On Monday, June 9, 2014 3:50:06 PM UTC-7, Volker Braun wrote:
>
> This seems like it would be a good solution in Sage, namely provide 
> associative containers that participate in coercion and ensure that all 
> elements have the same type. E.g.
>
> sage: s = SageSet([3, 8]); s     # universe = ZZ
> {3, 8}
>

sage: s.add(GF(5)(3));  z          # coercion to universe = GF(5)
> {3}
> sage: s.add(QQ(5))
> TypeError: no common canonical parent
>
> This would be consistent with our type model of always applying coercion 
> if necessary, for example:
>
> sage: GF(5)(3) + 1
> 4
> sage: GF(5)(3) + QQ(1)
> TypeError: unsupported operand parent(s) for '+': 'Finite Field of size 5' 
> and 'Rational Field'
>
>  
We're supposed to have that already (minus the universe changing) except 
that it doesn't really work:

sage: C=Subsets(GF(5))
sage: v=C([1,2,9])
sage: [parent(a) for a in v]
[Integer Ring, Integer Ring, Integer Ring]
sage: v.category()
Category of sets
sage: v
{1, 2, 9}
sage: v in C # ?? is this a bug ??
True

Also, if we'd actually have the category as "Category of subsets of GF(5)" 
we would probably end up with the memory leaks that parametrized categories 
tend to cause.

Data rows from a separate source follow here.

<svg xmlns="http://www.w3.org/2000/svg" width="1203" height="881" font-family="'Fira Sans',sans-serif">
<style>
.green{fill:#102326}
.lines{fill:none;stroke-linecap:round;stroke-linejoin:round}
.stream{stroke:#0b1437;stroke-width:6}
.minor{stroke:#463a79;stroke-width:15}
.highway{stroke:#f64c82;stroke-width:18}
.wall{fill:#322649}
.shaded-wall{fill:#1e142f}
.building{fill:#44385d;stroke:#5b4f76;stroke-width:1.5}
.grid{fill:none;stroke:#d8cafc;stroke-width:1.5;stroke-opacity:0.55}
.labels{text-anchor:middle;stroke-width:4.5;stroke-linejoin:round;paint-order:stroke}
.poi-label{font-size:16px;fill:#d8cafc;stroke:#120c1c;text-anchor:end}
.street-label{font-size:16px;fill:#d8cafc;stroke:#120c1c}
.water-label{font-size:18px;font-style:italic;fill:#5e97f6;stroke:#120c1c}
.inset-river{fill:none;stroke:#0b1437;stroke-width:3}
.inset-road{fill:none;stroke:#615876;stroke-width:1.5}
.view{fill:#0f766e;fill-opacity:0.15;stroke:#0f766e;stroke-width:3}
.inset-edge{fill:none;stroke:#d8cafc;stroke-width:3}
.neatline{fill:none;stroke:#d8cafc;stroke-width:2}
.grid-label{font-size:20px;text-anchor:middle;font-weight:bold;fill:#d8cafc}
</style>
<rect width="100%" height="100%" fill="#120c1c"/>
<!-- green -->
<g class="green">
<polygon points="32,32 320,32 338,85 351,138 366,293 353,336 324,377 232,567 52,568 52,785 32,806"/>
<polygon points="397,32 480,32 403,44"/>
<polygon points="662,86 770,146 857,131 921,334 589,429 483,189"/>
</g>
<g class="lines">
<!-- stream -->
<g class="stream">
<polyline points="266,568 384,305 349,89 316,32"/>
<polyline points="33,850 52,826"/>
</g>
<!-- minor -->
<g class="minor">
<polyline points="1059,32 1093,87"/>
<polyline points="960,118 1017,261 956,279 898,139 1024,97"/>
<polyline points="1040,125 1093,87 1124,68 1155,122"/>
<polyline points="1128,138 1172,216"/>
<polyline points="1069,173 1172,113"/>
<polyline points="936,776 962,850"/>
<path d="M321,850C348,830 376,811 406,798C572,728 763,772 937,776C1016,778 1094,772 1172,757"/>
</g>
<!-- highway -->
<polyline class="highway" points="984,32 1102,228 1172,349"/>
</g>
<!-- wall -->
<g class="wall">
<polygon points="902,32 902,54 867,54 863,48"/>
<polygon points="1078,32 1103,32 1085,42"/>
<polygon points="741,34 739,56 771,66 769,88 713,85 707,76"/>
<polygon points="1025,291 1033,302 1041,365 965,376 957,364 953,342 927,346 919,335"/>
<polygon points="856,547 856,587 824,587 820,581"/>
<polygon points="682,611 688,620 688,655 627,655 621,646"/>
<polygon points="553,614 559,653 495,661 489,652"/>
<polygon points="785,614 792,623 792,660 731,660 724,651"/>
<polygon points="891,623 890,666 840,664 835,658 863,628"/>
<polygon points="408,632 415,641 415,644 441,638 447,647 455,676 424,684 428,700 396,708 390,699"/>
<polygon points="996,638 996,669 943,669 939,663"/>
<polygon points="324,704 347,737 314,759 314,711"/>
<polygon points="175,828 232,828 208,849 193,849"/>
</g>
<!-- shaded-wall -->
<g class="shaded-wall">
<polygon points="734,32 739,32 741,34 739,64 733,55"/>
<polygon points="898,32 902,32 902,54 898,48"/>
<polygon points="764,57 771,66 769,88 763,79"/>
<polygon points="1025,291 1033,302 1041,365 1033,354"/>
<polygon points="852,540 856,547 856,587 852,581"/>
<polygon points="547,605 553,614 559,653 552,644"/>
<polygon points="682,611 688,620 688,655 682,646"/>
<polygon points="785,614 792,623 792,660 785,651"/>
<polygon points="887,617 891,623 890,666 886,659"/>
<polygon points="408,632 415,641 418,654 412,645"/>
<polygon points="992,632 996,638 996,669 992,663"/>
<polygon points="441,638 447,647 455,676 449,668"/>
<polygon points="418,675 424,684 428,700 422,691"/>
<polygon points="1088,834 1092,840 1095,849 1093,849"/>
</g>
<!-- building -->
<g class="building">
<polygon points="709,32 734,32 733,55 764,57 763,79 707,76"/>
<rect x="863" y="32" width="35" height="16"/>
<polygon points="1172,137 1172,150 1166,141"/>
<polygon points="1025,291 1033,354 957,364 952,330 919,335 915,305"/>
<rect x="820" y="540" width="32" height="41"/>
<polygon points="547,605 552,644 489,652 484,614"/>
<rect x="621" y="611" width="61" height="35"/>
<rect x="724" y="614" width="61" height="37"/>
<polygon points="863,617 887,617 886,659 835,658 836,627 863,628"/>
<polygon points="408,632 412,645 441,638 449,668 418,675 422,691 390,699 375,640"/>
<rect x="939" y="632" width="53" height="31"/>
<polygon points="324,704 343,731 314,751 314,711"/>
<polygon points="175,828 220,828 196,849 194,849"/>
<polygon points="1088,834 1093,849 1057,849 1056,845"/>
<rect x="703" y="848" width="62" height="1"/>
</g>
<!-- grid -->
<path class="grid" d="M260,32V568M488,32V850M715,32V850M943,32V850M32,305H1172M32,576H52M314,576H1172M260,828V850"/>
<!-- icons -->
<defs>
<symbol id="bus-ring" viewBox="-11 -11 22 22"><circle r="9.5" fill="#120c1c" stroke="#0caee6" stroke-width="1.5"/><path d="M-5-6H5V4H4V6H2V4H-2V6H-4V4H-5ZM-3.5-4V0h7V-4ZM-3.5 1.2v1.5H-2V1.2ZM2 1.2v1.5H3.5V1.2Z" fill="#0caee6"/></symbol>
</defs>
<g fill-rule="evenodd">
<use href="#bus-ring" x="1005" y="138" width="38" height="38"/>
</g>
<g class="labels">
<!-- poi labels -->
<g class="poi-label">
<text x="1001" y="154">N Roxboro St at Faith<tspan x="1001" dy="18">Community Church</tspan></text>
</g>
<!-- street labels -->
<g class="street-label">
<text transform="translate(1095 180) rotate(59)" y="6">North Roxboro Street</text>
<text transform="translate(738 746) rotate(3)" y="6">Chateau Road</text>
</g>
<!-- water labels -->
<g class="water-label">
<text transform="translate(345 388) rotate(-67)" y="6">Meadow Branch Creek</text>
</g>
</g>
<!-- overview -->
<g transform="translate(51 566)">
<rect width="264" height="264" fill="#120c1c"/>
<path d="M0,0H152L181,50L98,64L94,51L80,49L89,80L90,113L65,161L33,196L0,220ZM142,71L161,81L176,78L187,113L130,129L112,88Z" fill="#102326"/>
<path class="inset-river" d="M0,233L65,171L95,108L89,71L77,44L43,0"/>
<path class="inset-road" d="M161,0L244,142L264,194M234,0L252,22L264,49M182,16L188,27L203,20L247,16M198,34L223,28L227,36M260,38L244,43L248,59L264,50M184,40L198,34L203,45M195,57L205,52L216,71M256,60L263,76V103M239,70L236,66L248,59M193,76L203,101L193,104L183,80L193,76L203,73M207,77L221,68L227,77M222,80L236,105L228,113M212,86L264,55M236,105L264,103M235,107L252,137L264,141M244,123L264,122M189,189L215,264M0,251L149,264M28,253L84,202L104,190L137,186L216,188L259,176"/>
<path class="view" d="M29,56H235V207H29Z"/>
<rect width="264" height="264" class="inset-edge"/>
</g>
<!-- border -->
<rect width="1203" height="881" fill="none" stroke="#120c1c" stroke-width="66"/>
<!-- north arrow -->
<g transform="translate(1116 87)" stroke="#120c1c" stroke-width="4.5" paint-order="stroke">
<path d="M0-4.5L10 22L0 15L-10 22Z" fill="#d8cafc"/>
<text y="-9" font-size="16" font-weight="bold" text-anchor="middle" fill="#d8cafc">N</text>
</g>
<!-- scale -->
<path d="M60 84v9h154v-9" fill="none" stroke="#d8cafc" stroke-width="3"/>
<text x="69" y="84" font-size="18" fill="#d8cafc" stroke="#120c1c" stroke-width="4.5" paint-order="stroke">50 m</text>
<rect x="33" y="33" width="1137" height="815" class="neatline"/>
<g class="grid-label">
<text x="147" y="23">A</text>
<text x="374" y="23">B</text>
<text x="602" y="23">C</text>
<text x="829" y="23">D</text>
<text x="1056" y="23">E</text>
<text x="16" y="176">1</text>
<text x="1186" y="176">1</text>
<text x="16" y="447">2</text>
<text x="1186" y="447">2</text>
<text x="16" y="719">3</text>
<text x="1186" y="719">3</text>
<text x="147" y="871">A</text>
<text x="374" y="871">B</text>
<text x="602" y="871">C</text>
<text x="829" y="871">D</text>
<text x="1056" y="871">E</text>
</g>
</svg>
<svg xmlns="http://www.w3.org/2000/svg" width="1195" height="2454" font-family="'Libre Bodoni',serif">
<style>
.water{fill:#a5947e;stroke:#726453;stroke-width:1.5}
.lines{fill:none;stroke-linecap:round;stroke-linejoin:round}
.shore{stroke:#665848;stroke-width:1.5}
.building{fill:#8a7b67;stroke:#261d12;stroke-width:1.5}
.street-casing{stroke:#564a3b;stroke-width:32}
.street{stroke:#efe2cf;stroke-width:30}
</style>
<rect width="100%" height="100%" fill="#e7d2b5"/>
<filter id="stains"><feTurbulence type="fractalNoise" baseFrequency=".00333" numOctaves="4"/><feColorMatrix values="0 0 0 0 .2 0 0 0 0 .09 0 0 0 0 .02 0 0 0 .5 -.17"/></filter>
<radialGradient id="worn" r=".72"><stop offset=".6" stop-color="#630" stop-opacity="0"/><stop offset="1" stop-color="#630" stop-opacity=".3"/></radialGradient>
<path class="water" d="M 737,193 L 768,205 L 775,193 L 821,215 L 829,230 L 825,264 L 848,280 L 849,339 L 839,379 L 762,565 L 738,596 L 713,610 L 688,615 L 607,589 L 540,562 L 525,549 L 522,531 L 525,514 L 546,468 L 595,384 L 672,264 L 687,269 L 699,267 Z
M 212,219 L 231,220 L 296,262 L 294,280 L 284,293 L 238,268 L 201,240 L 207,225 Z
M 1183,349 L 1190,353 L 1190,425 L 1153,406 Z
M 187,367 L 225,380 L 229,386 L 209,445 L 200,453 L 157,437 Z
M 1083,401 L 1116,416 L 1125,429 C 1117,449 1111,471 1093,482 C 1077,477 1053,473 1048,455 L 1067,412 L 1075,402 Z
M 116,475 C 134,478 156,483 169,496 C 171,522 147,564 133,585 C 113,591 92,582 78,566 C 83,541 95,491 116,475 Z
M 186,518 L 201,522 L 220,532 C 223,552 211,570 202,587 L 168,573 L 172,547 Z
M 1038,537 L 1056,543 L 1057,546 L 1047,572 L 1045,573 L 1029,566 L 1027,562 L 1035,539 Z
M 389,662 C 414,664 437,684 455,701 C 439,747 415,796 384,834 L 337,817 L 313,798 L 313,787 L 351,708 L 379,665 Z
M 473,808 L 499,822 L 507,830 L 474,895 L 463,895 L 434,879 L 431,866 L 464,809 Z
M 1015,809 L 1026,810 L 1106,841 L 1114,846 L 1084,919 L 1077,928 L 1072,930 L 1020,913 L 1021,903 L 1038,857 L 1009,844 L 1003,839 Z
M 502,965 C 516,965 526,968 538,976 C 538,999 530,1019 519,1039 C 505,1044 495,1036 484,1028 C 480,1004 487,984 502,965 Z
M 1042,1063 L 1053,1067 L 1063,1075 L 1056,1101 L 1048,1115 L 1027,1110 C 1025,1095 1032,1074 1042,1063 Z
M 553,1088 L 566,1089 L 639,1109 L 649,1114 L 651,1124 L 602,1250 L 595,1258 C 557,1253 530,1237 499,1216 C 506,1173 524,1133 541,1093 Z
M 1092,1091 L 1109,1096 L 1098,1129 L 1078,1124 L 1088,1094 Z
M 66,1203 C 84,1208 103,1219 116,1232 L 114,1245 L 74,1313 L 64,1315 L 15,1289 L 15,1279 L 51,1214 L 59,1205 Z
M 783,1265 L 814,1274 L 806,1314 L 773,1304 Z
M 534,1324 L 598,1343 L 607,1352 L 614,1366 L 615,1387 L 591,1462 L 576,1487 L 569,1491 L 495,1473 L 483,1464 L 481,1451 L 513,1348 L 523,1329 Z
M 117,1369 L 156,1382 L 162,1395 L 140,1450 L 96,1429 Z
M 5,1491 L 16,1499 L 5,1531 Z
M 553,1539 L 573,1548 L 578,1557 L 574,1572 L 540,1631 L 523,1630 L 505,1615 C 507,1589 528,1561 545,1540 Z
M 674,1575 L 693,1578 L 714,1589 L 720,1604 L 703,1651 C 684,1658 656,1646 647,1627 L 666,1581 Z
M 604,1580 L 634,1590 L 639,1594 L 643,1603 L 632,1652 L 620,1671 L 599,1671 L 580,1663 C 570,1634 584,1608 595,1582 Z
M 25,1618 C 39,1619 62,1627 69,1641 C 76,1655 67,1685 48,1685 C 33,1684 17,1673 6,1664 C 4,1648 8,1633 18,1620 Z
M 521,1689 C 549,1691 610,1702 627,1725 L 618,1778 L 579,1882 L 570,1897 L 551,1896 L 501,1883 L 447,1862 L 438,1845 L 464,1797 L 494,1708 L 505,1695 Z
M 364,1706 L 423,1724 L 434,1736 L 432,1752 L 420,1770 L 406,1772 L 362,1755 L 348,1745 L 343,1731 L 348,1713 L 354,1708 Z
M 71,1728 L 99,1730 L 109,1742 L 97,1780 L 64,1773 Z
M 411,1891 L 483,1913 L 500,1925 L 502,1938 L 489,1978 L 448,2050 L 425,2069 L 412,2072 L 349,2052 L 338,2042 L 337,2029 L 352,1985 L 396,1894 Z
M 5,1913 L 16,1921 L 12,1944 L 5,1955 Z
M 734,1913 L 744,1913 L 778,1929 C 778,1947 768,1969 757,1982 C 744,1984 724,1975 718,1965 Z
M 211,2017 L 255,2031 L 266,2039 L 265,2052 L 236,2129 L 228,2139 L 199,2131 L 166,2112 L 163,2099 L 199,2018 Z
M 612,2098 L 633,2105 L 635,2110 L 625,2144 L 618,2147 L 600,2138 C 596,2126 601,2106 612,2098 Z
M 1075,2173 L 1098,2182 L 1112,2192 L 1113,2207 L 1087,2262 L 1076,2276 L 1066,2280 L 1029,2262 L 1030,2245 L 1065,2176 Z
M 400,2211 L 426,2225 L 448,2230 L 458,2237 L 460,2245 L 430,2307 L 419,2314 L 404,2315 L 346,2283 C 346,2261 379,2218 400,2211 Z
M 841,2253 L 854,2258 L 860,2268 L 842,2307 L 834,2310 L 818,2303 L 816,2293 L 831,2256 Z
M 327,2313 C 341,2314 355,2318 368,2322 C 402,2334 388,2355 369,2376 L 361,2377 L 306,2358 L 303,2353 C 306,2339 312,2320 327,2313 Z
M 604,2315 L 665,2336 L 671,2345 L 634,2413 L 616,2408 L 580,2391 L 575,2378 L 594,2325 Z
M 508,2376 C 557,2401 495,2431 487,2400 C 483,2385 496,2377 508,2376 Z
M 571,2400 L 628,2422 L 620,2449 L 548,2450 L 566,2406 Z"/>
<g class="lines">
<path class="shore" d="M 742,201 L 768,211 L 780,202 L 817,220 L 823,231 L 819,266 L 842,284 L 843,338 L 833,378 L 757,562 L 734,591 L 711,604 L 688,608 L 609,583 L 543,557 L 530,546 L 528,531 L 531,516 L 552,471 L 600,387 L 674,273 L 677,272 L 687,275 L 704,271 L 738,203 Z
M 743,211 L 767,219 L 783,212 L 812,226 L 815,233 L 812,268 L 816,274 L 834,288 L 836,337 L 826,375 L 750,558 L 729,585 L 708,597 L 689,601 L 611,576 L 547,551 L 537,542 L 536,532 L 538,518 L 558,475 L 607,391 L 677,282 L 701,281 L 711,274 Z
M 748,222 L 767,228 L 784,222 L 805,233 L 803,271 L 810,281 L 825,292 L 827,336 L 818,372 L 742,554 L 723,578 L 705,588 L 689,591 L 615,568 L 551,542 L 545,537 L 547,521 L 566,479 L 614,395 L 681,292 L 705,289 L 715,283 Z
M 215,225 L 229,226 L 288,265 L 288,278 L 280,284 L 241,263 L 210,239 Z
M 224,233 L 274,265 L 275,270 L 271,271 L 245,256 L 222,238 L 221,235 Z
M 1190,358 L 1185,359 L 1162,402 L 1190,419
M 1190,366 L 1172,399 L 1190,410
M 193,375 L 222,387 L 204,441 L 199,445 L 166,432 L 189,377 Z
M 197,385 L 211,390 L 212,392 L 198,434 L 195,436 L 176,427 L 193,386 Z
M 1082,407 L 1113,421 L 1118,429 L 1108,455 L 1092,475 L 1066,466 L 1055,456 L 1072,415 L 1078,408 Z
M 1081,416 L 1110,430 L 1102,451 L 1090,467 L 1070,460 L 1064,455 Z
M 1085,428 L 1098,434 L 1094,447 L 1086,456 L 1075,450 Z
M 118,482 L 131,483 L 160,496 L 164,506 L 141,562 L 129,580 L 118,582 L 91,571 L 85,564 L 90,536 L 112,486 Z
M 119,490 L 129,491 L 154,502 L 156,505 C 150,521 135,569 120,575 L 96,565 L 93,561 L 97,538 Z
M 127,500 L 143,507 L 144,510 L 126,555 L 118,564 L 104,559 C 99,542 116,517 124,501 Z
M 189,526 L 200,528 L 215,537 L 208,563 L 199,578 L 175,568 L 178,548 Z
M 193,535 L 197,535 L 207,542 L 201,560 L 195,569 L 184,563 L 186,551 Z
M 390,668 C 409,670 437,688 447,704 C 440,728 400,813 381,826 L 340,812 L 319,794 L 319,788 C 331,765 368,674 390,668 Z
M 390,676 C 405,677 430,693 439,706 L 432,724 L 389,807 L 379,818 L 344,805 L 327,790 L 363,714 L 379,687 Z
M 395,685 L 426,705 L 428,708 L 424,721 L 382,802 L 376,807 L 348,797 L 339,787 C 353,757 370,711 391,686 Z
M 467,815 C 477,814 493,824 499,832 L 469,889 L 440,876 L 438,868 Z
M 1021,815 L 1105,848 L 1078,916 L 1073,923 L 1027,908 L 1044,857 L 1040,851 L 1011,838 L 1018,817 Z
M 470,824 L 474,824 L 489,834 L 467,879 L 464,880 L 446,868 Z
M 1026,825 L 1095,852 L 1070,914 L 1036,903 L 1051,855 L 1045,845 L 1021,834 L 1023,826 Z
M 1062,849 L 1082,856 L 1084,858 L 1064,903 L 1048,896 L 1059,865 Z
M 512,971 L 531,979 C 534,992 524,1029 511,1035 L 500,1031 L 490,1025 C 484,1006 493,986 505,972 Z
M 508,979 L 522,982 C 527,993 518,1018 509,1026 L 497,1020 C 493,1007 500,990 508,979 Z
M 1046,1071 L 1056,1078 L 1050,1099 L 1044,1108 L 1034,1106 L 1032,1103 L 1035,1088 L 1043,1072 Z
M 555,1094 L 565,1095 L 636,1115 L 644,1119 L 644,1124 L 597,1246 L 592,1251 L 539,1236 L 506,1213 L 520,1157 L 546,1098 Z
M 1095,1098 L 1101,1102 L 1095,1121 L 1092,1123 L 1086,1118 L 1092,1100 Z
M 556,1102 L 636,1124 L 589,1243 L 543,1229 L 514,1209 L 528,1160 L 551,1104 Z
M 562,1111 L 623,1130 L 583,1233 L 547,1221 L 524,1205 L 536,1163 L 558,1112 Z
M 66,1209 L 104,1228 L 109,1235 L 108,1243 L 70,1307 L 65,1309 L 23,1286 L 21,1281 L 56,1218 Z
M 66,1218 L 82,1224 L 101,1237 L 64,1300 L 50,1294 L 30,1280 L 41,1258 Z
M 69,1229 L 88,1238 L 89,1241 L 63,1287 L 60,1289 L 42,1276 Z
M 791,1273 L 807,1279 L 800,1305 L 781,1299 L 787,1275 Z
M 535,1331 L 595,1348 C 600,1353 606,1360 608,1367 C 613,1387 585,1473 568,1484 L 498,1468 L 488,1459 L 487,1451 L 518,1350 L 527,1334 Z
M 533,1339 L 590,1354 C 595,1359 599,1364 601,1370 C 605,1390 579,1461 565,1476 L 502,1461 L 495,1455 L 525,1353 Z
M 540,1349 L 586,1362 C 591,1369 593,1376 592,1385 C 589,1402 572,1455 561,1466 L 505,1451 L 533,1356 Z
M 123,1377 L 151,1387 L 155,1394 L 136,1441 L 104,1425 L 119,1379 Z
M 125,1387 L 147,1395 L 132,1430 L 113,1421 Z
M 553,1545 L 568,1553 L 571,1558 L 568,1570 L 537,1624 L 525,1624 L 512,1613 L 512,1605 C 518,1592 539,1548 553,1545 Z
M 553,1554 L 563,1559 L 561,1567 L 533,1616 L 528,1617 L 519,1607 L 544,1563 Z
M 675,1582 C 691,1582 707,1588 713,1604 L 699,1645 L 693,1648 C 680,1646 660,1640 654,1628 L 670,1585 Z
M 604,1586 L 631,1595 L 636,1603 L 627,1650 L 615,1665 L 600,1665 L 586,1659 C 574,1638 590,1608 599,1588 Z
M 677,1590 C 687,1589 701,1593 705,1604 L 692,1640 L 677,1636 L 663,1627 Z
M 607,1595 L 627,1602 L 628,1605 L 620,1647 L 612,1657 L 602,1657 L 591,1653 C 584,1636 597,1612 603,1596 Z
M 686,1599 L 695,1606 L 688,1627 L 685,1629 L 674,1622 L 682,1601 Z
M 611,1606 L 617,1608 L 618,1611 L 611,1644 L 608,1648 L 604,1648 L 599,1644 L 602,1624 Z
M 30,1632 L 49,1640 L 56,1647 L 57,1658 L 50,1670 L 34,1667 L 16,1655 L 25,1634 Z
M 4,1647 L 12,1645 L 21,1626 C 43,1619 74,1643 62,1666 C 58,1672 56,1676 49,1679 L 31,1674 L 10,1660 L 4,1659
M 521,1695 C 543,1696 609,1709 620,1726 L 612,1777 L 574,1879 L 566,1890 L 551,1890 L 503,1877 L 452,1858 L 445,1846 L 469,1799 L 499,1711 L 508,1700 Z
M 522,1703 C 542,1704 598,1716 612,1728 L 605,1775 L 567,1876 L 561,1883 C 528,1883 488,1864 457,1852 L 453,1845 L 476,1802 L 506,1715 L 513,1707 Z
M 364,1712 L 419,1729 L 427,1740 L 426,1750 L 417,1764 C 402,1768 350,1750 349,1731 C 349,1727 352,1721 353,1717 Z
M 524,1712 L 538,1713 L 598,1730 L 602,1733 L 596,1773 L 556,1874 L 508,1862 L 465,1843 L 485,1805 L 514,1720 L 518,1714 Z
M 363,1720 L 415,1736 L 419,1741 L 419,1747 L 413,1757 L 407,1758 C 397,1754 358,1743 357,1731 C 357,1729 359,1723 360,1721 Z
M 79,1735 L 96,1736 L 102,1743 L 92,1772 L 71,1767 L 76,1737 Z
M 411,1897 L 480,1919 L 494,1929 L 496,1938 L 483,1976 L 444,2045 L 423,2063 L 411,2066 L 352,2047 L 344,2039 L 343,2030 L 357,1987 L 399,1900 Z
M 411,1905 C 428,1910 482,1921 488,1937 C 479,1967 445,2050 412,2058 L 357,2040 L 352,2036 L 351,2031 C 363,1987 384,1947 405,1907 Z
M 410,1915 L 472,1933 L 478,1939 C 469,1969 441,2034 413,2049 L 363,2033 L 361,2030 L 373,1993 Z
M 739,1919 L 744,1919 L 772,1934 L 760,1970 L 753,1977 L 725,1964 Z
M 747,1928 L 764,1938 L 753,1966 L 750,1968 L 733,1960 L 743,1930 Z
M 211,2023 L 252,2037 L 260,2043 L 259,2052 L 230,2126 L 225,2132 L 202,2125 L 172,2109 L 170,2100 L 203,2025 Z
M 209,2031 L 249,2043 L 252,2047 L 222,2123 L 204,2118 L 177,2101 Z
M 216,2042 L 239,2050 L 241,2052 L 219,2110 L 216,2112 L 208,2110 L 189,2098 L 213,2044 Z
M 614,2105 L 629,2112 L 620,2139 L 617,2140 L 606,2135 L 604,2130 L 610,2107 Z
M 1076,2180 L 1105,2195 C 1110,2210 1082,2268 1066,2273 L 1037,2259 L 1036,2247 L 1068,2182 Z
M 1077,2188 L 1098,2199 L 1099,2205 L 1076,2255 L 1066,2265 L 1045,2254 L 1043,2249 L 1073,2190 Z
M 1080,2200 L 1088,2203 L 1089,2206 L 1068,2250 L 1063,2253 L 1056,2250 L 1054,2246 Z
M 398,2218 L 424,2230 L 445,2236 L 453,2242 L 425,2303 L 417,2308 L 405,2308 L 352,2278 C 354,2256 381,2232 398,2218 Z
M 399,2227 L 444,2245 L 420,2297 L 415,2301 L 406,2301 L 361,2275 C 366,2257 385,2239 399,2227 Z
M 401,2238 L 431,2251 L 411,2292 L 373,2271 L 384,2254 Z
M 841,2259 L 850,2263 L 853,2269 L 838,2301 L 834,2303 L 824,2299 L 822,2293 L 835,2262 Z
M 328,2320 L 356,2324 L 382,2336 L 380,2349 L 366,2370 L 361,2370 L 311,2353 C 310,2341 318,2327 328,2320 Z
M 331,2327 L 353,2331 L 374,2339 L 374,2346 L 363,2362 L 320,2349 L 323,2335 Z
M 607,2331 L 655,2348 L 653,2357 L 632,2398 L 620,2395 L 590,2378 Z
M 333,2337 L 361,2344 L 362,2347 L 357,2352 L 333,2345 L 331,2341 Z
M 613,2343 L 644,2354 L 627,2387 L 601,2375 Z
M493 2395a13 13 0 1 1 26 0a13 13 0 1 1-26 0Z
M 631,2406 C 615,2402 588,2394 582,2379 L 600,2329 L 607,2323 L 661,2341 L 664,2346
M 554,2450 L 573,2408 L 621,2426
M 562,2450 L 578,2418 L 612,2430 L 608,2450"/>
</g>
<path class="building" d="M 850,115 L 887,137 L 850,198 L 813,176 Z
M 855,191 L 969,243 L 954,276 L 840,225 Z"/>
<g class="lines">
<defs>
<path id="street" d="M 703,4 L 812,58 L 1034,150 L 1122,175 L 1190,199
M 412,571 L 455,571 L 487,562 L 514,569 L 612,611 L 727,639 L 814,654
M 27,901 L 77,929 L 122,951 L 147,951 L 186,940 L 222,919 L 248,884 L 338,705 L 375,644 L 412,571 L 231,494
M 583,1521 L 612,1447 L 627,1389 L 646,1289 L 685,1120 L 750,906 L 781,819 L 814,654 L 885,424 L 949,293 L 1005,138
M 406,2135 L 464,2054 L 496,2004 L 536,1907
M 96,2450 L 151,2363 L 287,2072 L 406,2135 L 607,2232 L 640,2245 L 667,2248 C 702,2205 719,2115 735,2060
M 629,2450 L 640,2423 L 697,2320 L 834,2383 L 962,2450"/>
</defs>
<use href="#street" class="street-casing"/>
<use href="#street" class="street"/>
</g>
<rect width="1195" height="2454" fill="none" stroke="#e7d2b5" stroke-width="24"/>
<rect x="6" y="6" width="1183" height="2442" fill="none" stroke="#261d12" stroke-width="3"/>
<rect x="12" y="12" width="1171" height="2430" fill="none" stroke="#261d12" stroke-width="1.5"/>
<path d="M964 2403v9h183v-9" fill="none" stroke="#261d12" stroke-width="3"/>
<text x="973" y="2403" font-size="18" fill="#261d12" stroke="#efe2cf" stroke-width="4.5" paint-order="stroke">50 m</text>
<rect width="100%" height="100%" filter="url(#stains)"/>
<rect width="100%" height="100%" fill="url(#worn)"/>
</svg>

Still, it may be worth investigating how such containers 
should interact with the category framework. Do we want/need a category of 
"Dictionaries with keys in ..."?


>  The "coercing set" / "coercing dict" could then replace the standard 
> Python set/dict when used on the command line. 
>
>
I'd have to see a prototype, but I'd probably be -1 on that being the 
default. The behaviour of these sets/dicts would be much more noticeably 
different from pythons than the Integer/int differences. I also expect that 
their performance will be significantly worse, because of the parent 
coercion/checking overhead on any occasion. It would also put pressure on 
sage library functions to only return these "coercing" versions, since 
otherwise the normal python sets/dicts would still be leaking into user 
sessions. That would be a waste internally, since for most programming 
problems, you tend to end up with uniform key universes automatically, so 
they don't have to be imposed artificially.